Saturday, February 11, 2012

forty years on


Just in case you're not familiar with the words of Forty Years On, the song written in 1872 and made to make generations of schoolboys think about how they'll look back on their youth, it begins 
Forty years on, when afar and asunder
Parted are those who are singing today,
When you look back, and forgetfully wonder
What you were like in your work and your play,
Then, it may be, there will often come o’er you,
Glimpses of notes like the catch of a song –
Visions of boyhood shall float them before you,
Echoes of dreamland shall bear them along
and on it goes, full of patriotism and the virtues and advantages of school sports for boys.  It was adopted as the school song of Harrow School, a public (i.e. private) school just north of London; it was borrowed as the title for Alan Bennett's first play (not dissimilar, in its nostalgia and satire, from The History Boys).

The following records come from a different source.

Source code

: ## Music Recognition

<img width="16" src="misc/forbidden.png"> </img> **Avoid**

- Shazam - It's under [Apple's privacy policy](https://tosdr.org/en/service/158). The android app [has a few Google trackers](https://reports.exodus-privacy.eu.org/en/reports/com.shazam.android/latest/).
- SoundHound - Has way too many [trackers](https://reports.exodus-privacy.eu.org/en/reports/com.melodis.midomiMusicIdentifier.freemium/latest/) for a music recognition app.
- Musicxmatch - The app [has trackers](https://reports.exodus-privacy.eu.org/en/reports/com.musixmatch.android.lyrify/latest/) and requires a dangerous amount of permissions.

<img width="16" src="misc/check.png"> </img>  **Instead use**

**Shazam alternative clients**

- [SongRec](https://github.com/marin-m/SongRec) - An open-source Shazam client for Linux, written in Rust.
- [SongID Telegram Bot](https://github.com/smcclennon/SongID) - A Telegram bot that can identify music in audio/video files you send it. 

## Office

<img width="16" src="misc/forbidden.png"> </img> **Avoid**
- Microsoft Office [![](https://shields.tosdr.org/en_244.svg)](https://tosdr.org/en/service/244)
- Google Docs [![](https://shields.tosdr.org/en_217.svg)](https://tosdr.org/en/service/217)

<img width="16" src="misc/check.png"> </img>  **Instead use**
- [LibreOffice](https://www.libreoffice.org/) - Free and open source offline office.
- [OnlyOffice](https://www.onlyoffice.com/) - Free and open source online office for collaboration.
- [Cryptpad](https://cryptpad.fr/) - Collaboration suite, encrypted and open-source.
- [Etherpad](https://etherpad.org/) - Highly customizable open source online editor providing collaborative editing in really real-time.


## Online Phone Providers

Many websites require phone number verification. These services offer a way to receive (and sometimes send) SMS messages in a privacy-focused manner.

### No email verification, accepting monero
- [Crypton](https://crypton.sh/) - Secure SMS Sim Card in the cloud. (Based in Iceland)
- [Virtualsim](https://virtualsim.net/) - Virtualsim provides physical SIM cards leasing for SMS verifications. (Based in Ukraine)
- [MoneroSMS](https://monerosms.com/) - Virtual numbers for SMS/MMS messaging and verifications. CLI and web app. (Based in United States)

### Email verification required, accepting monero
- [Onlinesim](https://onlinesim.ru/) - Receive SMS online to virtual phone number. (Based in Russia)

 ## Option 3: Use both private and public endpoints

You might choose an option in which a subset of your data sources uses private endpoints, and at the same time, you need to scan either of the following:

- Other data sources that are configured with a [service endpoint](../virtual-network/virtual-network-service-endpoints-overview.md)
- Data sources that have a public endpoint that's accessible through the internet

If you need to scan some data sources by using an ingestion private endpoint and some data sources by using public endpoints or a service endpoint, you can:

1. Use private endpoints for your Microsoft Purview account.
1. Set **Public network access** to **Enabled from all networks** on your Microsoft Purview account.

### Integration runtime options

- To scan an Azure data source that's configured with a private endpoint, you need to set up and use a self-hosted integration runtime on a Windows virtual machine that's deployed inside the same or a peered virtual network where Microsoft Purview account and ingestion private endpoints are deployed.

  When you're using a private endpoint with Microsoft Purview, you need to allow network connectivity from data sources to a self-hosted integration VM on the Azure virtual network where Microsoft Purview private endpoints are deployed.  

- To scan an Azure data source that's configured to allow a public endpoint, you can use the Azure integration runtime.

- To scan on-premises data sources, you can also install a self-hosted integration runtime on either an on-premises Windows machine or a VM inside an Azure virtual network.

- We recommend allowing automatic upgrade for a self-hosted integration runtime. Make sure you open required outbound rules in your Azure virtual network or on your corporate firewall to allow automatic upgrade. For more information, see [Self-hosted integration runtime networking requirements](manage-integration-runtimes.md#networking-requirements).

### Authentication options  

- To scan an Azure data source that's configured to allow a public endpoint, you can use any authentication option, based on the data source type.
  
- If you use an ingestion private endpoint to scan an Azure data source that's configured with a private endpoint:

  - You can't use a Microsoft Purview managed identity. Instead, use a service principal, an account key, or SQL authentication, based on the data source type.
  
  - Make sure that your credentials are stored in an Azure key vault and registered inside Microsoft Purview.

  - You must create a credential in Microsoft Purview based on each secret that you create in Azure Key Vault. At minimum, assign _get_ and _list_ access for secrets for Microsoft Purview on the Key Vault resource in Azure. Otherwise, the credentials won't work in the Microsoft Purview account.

And, more or less forty years on, we're just back from the reunion not of Alice's class, exactly, but of her friends when at Carleton - from her year and the year above.  Some of them we're very much in touch with because they still live in or around Santa Fe (and in one case in New Jersey), and others not so much.  But someone brought this picture with them!  Though Alice herself isn't in it, here are Dave, Nelson, and Kenny - who were all there tonight - and Susie (who wasn't).  No one could remember whether it was actually posed to look like an album cover - it would be perfect for one, right down to the poster saying "Freaks" on the wall, and Harper the cat (called after Roy?).  And no one knew quite who took it - maybe someone called Spigot.  Somehow, there always was someone called Spigot, and no one ever knows what happened to them.